> [Work to complete]
**a)** Answer these questions using the text on the King Eider:
(i) How far below the water's surface have these ducks been caught in nets?
(ii) Where do they breed?
(iii) How many eggs does the female lay, and what color are they?
**b)** Repeat the King Eider text from "While sitting on" up to and including "croak and grunt.".

+++ Extract provided +++

The "King Eider" is a uniquely and ornately plumaged sea duck. He emerges from the artist's palate with a periwinkle crown and nape, pale green cheeks and red bill. His back is black and breast, pure white. These are deep diving ducks, and have been caught in nets as far as 150 feet below the surface of the water.
The female "King Eider" resembles the "Common Eider", but her bill is shorter and does not extend as far back toward the eye. She lacks the distinctive sloping profile.
These ducks breed in the freshwater ponds and lakes in Alaska and the Arctic Islands of Canada. Because their breeding grounds are so remote, their down is not collected as extensively as that of the "Common Eider".
Calls or song.
While sitting on the water, the most common call of the male eider is a soft, dovelike cooing, described as "urrr-urrr-urrr", how-it-who-who, croo-croo-croooo, gug-gug-gugguggug-groooooooooo" The female makes a croak and grunt.
Population and distribution.
Although the world population of the "King Eider" is large, these ducks are rarely seen in the U.S. They winter along the Coasts south to southern Alaska and from Labrador to New Jersey.
The "King Eider" makes a down-lined depression, on rocky tundra, some distance from the edge of the water. There the female lays 4-7 olive eggs.

+++ Material supplied +++

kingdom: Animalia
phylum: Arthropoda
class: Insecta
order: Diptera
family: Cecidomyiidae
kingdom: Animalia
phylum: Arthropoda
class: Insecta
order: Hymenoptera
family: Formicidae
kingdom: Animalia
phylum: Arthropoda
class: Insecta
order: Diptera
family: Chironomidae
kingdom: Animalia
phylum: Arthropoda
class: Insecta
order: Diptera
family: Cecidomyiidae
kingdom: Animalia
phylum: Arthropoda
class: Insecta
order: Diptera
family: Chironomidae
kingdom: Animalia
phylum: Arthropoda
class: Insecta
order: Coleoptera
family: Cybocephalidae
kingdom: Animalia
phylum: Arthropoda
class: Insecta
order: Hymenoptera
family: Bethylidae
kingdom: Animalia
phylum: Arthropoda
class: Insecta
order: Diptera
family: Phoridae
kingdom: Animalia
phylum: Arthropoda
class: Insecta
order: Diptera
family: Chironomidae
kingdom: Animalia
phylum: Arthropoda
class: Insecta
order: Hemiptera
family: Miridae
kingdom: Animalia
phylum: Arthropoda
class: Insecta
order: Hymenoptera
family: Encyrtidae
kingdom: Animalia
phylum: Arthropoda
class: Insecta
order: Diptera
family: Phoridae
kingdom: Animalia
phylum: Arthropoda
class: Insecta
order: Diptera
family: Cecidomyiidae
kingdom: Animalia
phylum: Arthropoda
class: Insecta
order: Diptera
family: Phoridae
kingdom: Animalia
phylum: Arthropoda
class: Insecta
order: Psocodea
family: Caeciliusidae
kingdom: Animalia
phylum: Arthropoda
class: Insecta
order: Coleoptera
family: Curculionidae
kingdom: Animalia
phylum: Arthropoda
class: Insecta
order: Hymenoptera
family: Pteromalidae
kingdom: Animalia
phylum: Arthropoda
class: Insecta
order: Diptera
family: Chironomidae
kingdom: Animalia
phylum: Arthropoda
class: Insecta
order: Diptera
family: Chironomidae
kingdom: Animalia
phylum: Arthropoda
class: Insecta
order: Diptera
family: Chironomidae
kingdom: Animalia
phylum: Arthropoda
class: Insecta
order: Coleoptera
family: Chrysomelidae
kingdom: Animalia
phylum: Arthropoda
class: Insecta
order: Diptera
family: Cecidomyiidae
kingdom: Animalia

+++

> [Per-task answers]
**a)**
(i) As far as 150 feet below the surface.
(ii) In the freshwater ponds and lakes in Alaska and the Arctic Islands of Canada.
(iii) 4-7 eggs, olive in color.

**b)**
While sitting on the water, the most common call of the male eider is a soft, dovelike cooing, described as "urrr-urrr-urrr", how-it-who-who, croo-croo-croooo, gug-gug-gugguggug-groooooooooo" The female makes a croak and grunt.